** Work to be completed **
The expected result is a verbatim repetition of the lines from the start of the entries through the line containing "Docklevellers / Laadbruggen", with the pictures removed.

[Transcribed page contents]
......

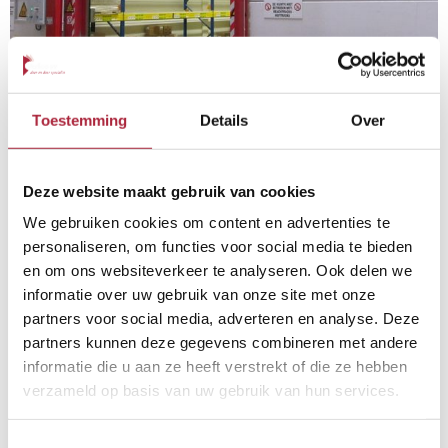
Toestemming
Details
Over
Deze website maakt gebruik van cookies
We gebruiken cookies om content en advertenties te
Vloeistofkeringen
personaliseren, om functies voor social media te bieden
en om ons websiteverkeer te analyseren. Ook delen we
informatie over uw gebruik van onze site met onze
partners voor social media, adverteren en analyse. Deze
Docklevellers / Laadbruggen
Energie- en kostenbesparing
partners kunnen deze gegevens combineren met andere
informatie die u aan ze heeft verstrekt of die ze hebben
verzameld op basis van uw gebruik van hun services.
Toestemmingsselectie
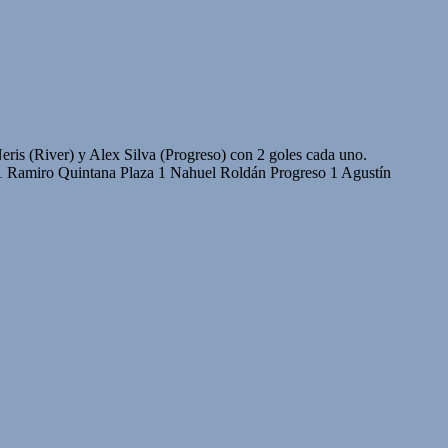
 Neris (River) y Alex Silva (Progreso) con 2 goles cada uno.
Ramiro Quintana Plaza 1 Nahuel Roldán Progreso 1 Agustín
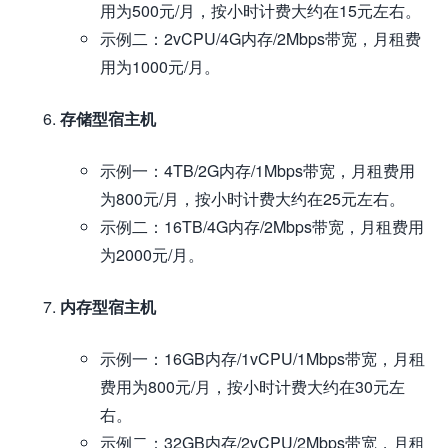
用为500元/月，按小时计费大约在15元左右。
示例二：2vCPU/4G内存/2Mbps带宽，月租费
用为1000元/月。
存储型宿主机
示例一：4TB/2G内存/1Mbps带宽，月租费用
为800元/月，按小时计费大约在25元左右。
示例二：16TB/4G内存/2Mbps带宽，月租费用
为2000元/月。
内存型宿主机
示例一：16GB内存/1vCPU/1Mbps带宽，月租
费用为800元/月，按小时计费大约在30元左
右。
示例二：32GB内存/2vCPU/2Mbps带宽，月租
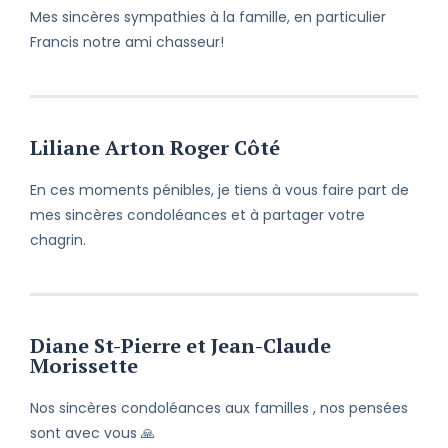
Mes sincères sympathies à la famille, en particulier
Francis notre ami chasseur!
Liliane Arton Roger Côté
En ces moments pénibles, je tiens à vous faire part de
mes sincères condoléances et à partager votre
chagrin.
Diane St-Pierre et Jean-Claude
Morissette
Nos sincères condoléances aux familles , nos pensées
sont avec vous 🙏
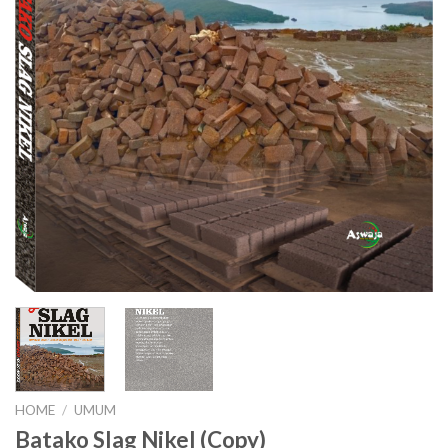
HOME
/
UMUM
Batako Slag Nikel (Copy)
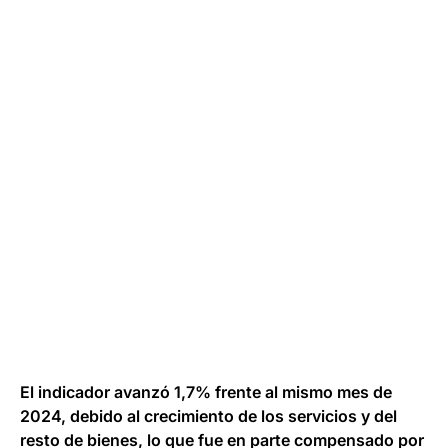
El indicador avanzó 1,7% frente al mismo mes de
2024, debido al crecimiento de los servicios y del
resto de bienes, lo que fue en parte compensado por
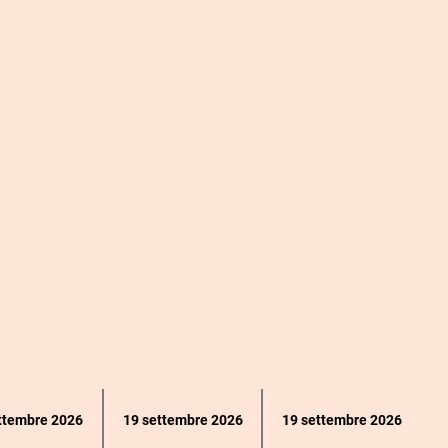
ttembre 2026
19 settembre 2026
19 settembre 2026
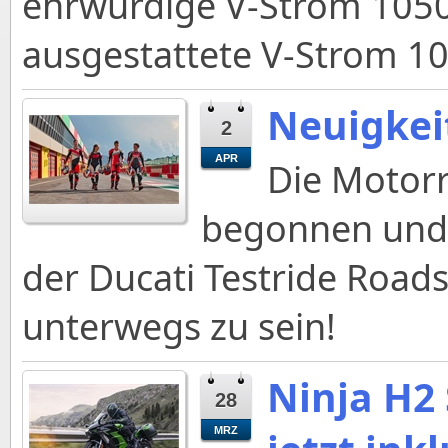
ehrwürdige V-Strom 1050
ausgestattete V-Strom 10
Neuigkei
2
APR
Die Motorr
begonnen und 
der Ducati Testride Road
unterwegs zu sein!
Ninja H2 
28
MRZ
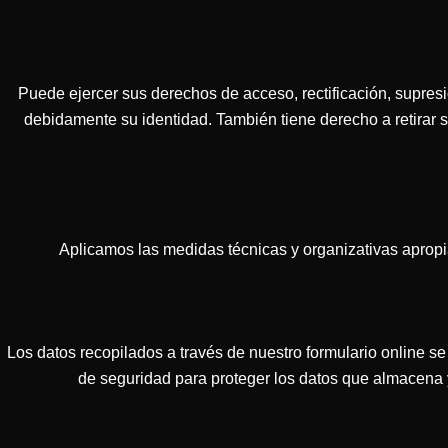
Puede ejercer sus derechos de acceso, rectificación, supresió
debidamente su identidad. También tiene derecho a retirar
Aplicamos las medidas técnicas y organizativas apropi
Los datos recopilados a través de nuestro formulario online s
de seguridad para proteger los datos que almacena y 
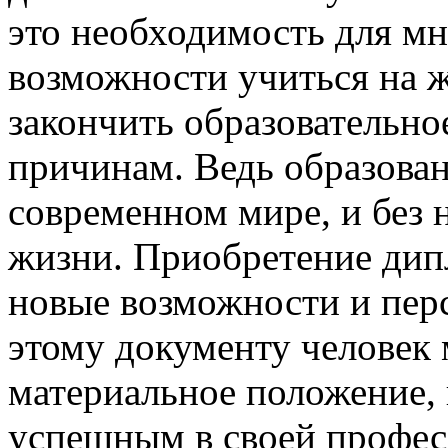
это необходимость для мн
возможности учиться на 
закончить образовательн
причинам. Ведь образован
современном мире, и без 
жизни. Приобретение дип
новые возможности и перс
этому документу человек
материальное положение, 
успешным в своей профес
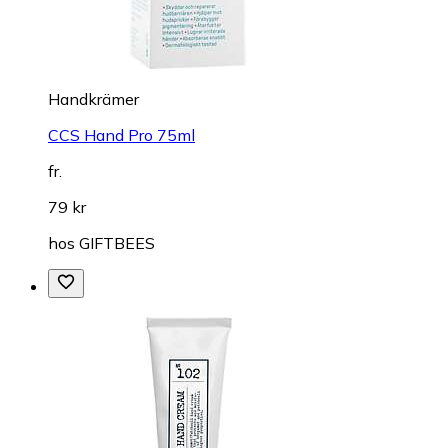
Handkrämer
CCS Hand Pro 75ml
fr.
79 kr
hos
GIFTBEES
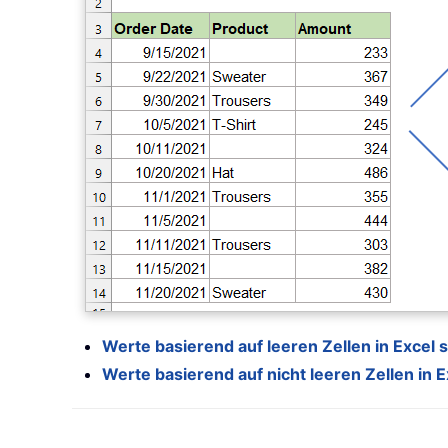
Werte basierend auf leeren Zellen in Excel
Werte basierend auf nicht leeren Zellen in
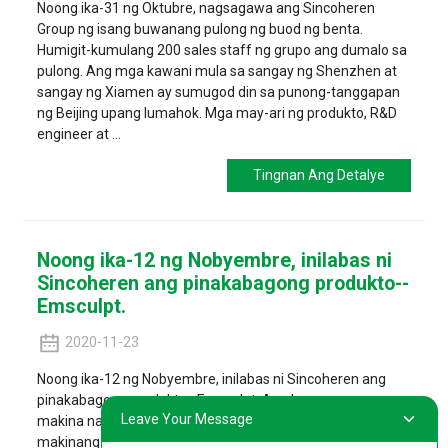
Noong ika-31 ng Oktubre, nagsagawa ang Sincoheren
Group ng isang buwanang pulong ng buod ng benta.
Humigit-kumulang 200 sales staff ng grupo ang dumalo sa
pulong. Ang mga kawani mula sa sangay ng Shenzhen at
sangay ng Xiamen ay sumugod din sa punong-tanggapan
ng Beijing upang lumahok. Mga may-ari ng produkto, R&D
engineer at ...
Tingnan Ang Detalye
Noong ika-12 ng Nobyembre, inilabas ni
Sincoheren ang pinakabagong produkto--
Emsculpt.
2020-11-23
Noong ika-12 ng Nobyembre, inilabas ni Sincoheren ang
pinakabagong produkto--Emsculpt. Ang kumpanya ng
Leave Your Message
makina na ito ay nagsasaliksik at nagpapaunlad ng
makinang ito sa loob ng dalawang taon at nakagawa na ng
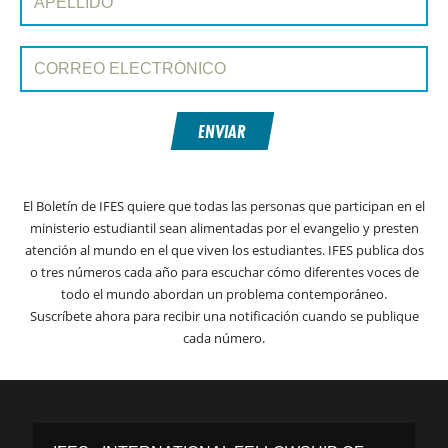
Correo electrónico:
ENVIAR
El Boletín de IFES quiere que todas las personas que participan en el
ministerio estudiantil sean alimentadas por el evangelio y presten
atención al mundo en el que viven los estudiantes. IFES publica dos
o tres números cada año para escuchar cómo diferentes voces de
todo el mundo abordan un problema contemporáneo.
Suscríbete ahora para recibir una notificación cuando se publique
cada número.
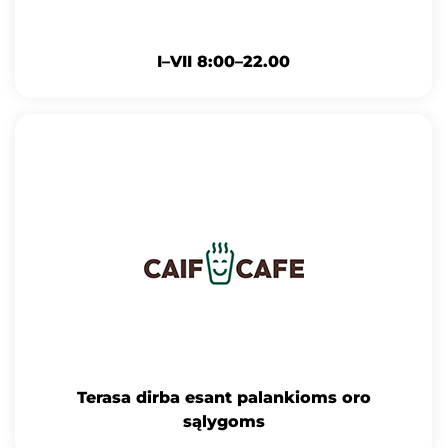
I–VII 8:00–22.00
Terasa dirba esant palankioms oro
sąlygoms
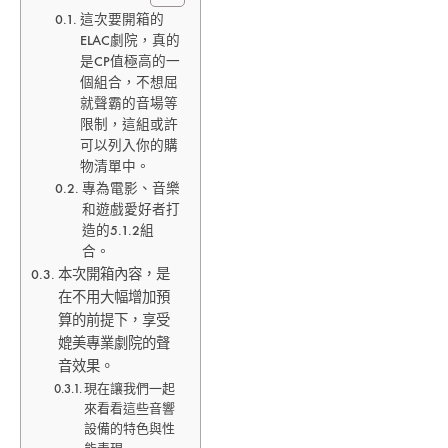
預
這次要開箱的
算，
ELAC劇院，真的
8
是CP值極高的一
萬
個組合，不想屈
內
就聲霸的音場等
打
限制，這組或許
造
可以列入你的購
音
物清單中。
樂、
專為電影、音樂
電
和遊戲愛好者打
影
造的5.1.2組
全
合。
都
本次開箱內容，是
顧
在不用大幅增加預
的
算的前提下，享受
ELAC
媲美專業劇院的聲
真
音效果。
家
現在讓我們一起
庭
來看看這些音響
劇
設備的特色與性
院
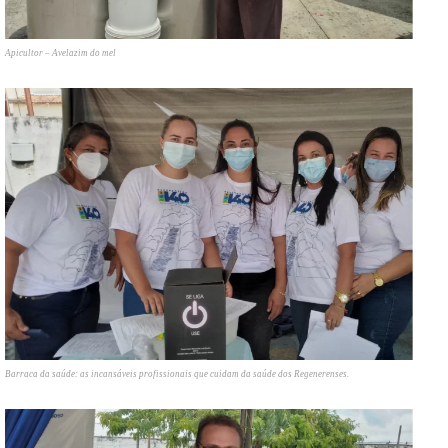
Apicultor – Avelazim do mel
Barraca da saúde: as incansáveis profissionais que cuidam da saúde dos Regenerenses.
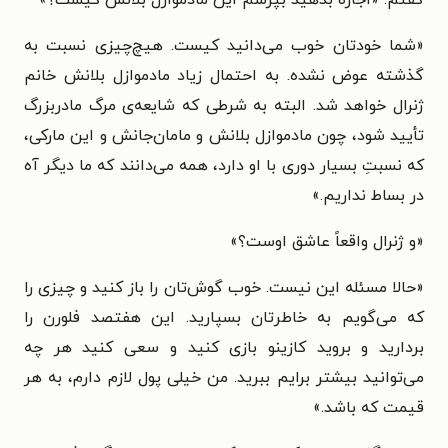
گفتم: «اجازه‌ بدهید بپرسم این مادموازل بلانش کیست؟»
«شما خودتان خوب می‌دانید کیست. هیچ‌چیزی نسبت به
گذشته عوض ‌نشده. به احتمال زیاد مادموازل بلانش خانم
ژنرال خواهد شد. البته به شرطی که شایعه‌ی مرگ مادربزرگ
تأیید شود، چون مادموازل بلانش و مامان‌جانش و این مارکی،
که نسبتِ بسیار دوری با او دارد، همه می‌دانند که ما دیگر آه
در بساط نداریم.»
«و ژنرال واقعاً عاشق اوست؟»
«حالا مسئله این نیست. خوب گوش‌تان را باز کنید و چیزی را
که می‌گویم به خاطرتان بسپارید. این هفتصد فلورن را
بردارید و بروید کازینو بازی ‌کنید و سعی ‌کنید هر چه
می‌توانید بیشتر برایم ببرید. من خیلی پول لازم دارم، به هر
قیمت که باشد.»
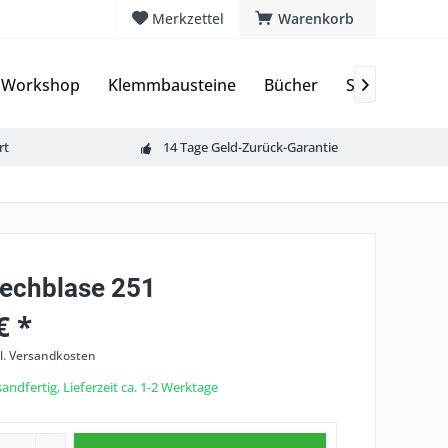
Merkzettel
Warenkorb
 Workshop
Klemmbausteine
Bücher
Sammelkarte

rt
14 Tage Geld-Zurück-Garantie
rechblase 251
€ *
l. Versandkosten
andfertig, Lieferzeit ca. 1-2 Werktage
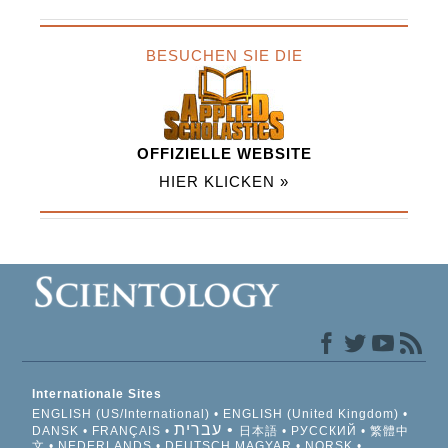
BESUCHEN SIE DIE
OFFIZIELLE WEBSITE
HIER KLICKEN »
Internationale Sites
ENGLISH (US/International)
ENGLISH (United Kingdom)
עברית
DANSK
FRANÇAIS
日本語
РУССКИЙ
繁體中
文
NEDERLANDS
DEUTSCH
MAGYAR
NORSK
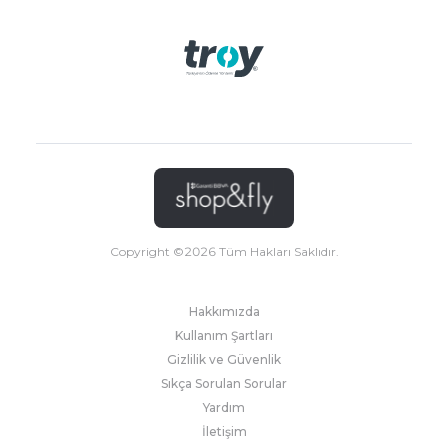
Copyright ©
2026
Tüm Hakları Saklıdır.
Hakkımızda
Kullanım Şartları
Gizlilik ve Güvenlik
Sıkça Sorulan Sorular
Yardım
İletişim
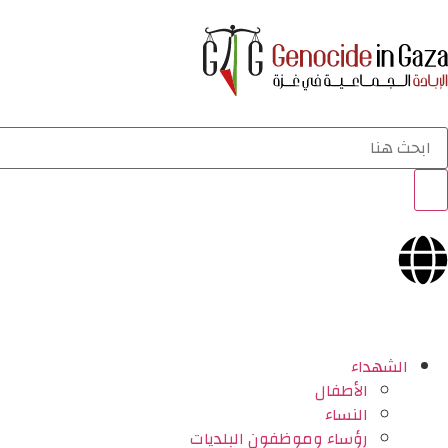
الشهداء
الأطفال
النساء
رؤساء وموظفون البلديات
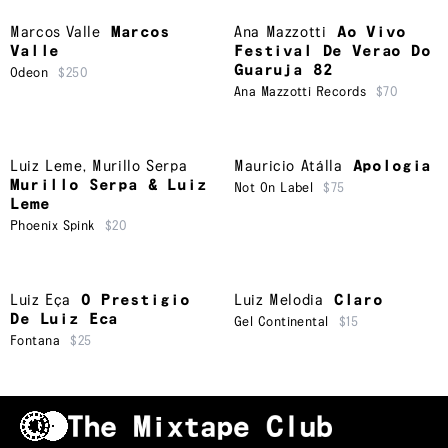
Marcos Valle
Marcos
Ana Mazzotti
Ao Vivo
Valle
Festival De Verao Do
Guaruja 82
Odeon
$250
Ana Mazzotti Records
$70
Luiz Leme
,
Murillo Serpa
Mauricio Atálla
Apologia
Murillo Serpa & Luiz
Not On Label
$75
Leme
Phoenix Spink
$20
Luiz Eça
O Prestigio
Luiz Melodia
Claro
De Luiz Eca
Gel Continental
$15
Fontana
$25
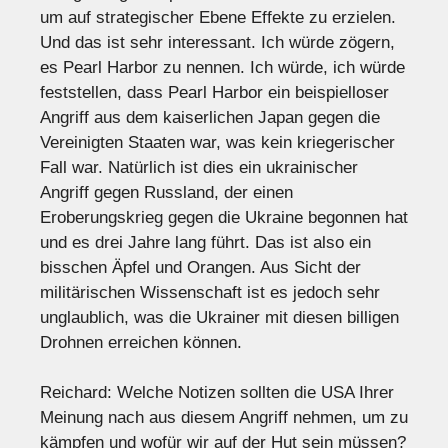
um auf strategischer Ebene Effekte zu erzielen.
Und das ist sehr interessant. Ich würde zögern,
es Pearl Harbor zu nennen. Ich würde, ich würde
feststellen, dass Pearl Harbor ein beispielloser
Angriff aus dem kaiserlichen Japan gegen die
Vereinigten Staaten war, was kein kriegerischer
Fall war. Natürlich ist dies ein ukrainischer
Angriff gegen Russland, der einen
Eroberungskrieg gegen die Ukraine begonnen hat
und es drei Jahre lang führt. Das ist also ein
bisschen Äpfel und Orangen. Aus Sicht der
militärischen Wissenschaft ist es jedoch sehr
unglaublich, was die Ukrainer mit diesen billigen
Drohnen erreichen können.
Reichard: Welche Notizen sollten die USA Ihrer
Meinung nach aus diesem Angriff nehmen, um zu
kämpfen und wofür wir auf der Hut sein müssen?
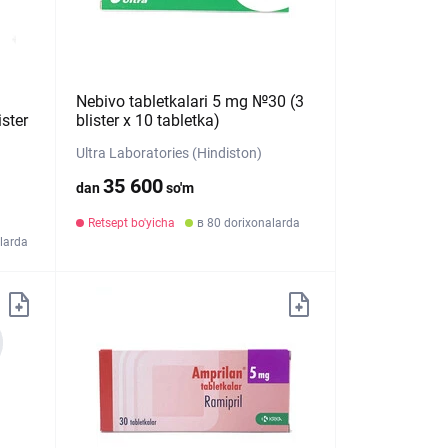
Nebivo tabletkalari 5 mg №30 (3
ster
blister х 10 tabletka)
Ultra Laboratories (Hindiston)
35 600
dan
so'm
Retsept bo'yicha
в 80 dorixonalarda
larda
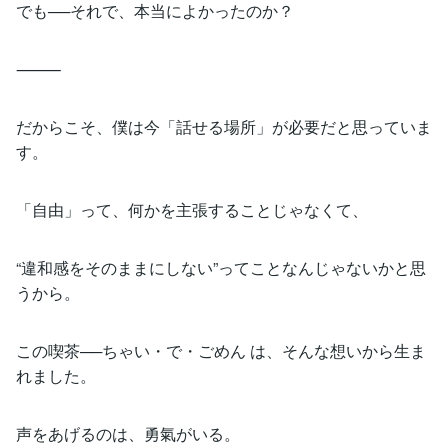
でも──それで、本当によかったのか？
⸻
だからこそ、僕は今「話せる場所」が必要だと思っていま
す。
「自由」って、何かを主張することじゃなくて、
“違和感をそのままにしない”ってことなんじゃないかと思
うから。
この喫茶──ちゃい・で・ごめん は、そんな想いから生ま
れました。
声をあげるのは、勇氣がいる。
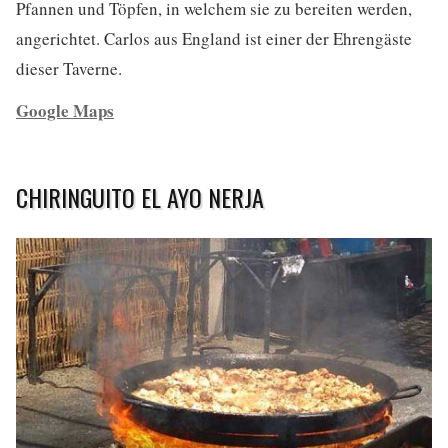
Pfannen und Töpfen, in welchem sie zu bereiten werden,
angerichtet. Carlos aus England ist einer der Ehrengäste
dieser Taverne.
Google Maps
CHIRINGUITO EL AYO NERJA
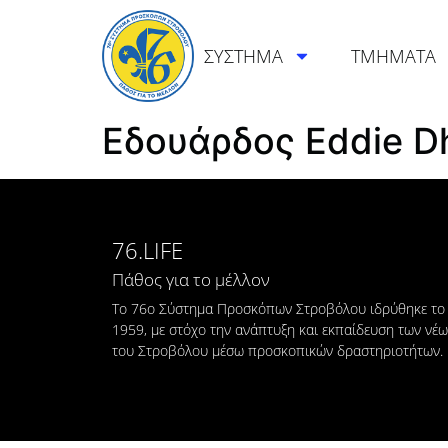
ΣΥΣΤΗΜΑ
ΤΜΗΜΑΤΑ
Εδουάρδος Eddie D
76.LIFE
Πάθος για το μέλλον
Το 76ο Σύστημα Προσκόπων Στροβόλου ιδρύθηκε το
1959, με στόχο την ανάπτυξη και εκπαίδευση των νέ
του Στροβόλου μέσω προσκοπικών δραστηριοτήτων.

......

** Result of the task **
Toestemming
Details
Over
Deze website maakt gebruik van cookies
We gebruiken cookies om content en advertenties te
Vloeistofkeringen
personaliseren, om functies voor social media te bieden
en om ons websiteverkeer te analyseren. Ook delen we
informatie over uw gebruik van onze site met onze
partners voor social media, adverteren en analyse. Deze
Docklevellers / Laadbruggen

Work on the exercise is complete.